Work instructions> Arrange only the lines of the entries below that run from the line containing "Thermostats use sensors to identify the" through the line containing "Error code 11n can appear when the", both included, as a JSON list of strings with one string per line and any blank lines left out.

Supplied information>
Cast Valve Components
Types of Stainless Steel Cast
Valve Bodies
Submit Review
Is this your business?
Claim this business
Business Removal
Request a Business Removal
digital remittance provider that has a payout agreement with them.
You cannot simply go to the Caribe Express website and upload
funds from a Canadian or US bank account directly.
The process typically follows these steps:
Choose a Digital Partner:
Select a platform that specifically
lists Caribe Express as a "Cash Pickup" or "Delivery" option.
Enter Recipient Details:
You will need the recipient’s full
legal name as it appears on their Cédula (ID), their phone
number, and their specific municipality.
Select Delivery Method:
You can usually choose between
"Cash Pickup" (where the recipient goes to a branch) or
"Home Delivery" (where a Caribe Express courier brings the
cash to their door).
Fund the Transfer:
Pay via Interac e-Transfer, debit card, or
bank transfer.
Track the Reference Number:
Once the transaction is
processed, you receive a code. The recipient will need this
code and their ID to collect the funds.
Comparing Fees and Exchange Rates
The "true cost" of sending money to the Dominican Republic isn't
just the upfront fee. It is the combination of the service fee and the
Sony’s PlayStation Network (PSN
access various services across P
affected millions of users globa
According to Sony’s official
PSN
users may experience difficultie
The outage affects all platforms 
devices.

* * *

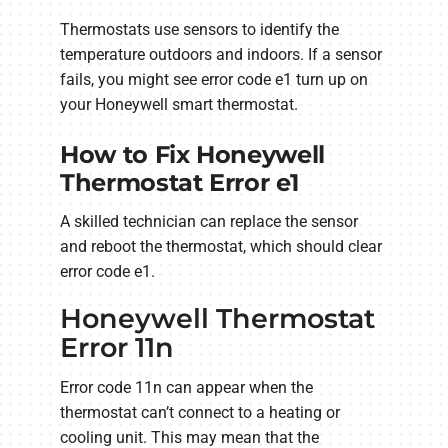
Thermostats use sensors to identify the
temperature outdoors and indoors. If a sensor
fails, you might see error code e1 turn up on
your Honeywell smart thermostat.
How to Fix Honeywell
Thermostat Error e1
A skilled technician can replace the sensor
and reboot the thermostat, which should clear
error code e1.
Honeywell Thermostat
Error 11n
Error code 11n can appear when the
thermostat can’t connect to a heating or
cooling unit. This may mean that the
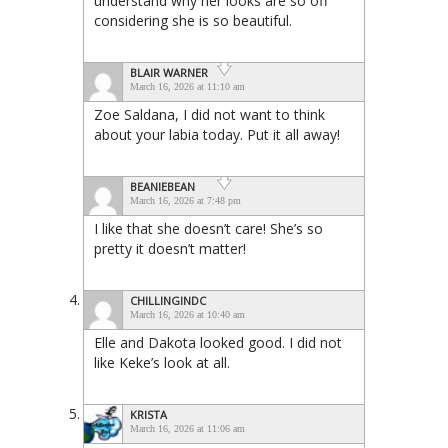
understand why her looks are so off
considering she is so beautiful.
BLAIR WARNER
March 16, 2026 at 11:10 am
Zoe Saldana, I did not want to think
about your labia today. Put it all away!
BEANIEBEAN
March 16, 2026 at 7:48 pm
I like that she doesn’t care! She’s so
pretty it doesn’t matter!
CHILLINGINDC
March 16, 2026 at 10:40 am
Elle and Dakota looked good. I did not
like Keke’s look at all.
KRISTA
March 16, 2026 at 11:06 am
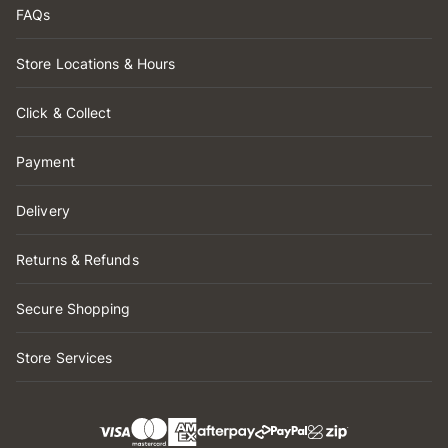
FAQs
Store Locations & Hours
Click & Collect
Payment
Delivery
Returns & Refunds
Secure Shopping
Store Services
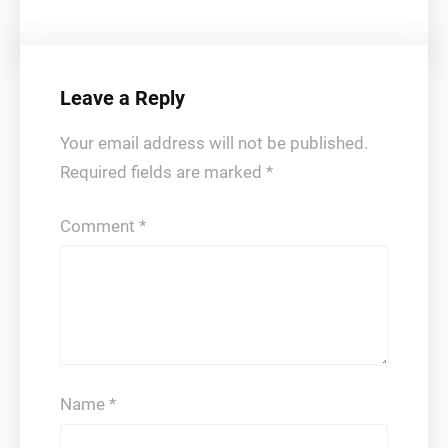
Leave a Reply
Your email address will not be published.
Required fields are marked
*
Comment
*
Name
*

--

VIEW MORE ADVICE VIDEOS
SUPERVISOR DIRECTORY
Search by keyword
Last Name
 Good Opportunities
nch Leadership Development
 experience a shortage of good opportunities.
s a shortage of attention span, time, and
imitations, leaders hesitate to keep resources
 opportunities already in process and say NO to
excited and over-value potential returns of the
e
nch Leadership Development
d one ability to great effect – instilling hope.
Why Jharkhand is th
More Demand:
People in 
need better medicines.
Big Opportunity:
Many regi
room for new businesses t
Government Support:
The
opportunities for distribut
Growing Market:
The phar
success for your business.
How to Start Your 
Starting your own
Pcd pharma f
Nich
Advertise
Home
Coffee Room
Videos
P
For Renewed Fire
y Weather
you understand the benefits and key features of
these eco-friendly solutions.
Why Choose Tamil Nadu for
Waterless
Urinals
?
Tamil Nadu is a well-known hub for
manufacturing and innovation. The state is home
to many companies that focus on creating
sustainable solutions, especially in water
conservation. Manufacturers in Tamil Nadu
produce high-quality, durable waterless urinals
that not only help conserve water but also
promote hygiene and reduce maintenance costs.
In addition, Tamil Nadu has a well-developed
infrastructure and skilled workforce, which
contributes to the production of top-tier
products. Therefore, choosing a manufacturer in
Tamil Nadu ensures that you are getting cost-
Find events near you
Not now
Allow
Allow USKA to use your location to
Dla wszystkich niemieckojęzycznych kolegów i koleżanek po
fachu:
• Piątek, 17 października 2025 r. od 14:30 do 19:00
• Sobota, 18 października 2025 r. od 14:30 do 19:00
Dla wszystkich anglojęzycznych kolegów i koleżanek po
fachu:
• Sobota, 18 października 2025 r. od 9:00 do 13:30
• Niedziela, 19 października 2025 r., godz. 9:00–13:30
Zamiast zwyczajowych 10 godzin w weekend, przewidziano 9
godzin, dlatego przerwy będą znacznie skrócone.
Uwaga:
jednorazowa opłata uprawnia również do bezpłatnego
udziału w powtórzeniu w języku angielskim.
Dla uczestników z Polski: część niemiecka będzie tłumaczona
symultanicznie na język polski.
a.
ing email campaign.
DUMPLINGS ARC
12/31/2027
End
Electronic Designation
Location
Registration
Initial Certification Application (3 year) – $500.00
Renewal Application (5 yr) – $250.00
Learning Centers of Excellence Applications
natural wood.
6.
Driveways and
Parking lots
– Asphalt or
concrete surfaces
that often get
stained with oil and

Answer for the task>
[
  "Thermostats use sensors to identify the",
  "temperature outdoors and indoors. If a sensor",
  "fails, you might see error code e1 turn up on",
  "your Honeywell smart thermostat.",
  "How to Fix Honeywell",
  "Thermostat Error e1",
  "A skilled technician can replace the sensor",
  "and reboot the thermostat, which should clear",
  "error code e1.",
  "Honeywell Thermostat",
  "Error 11n",
  "Error code 11n can appear when the"
]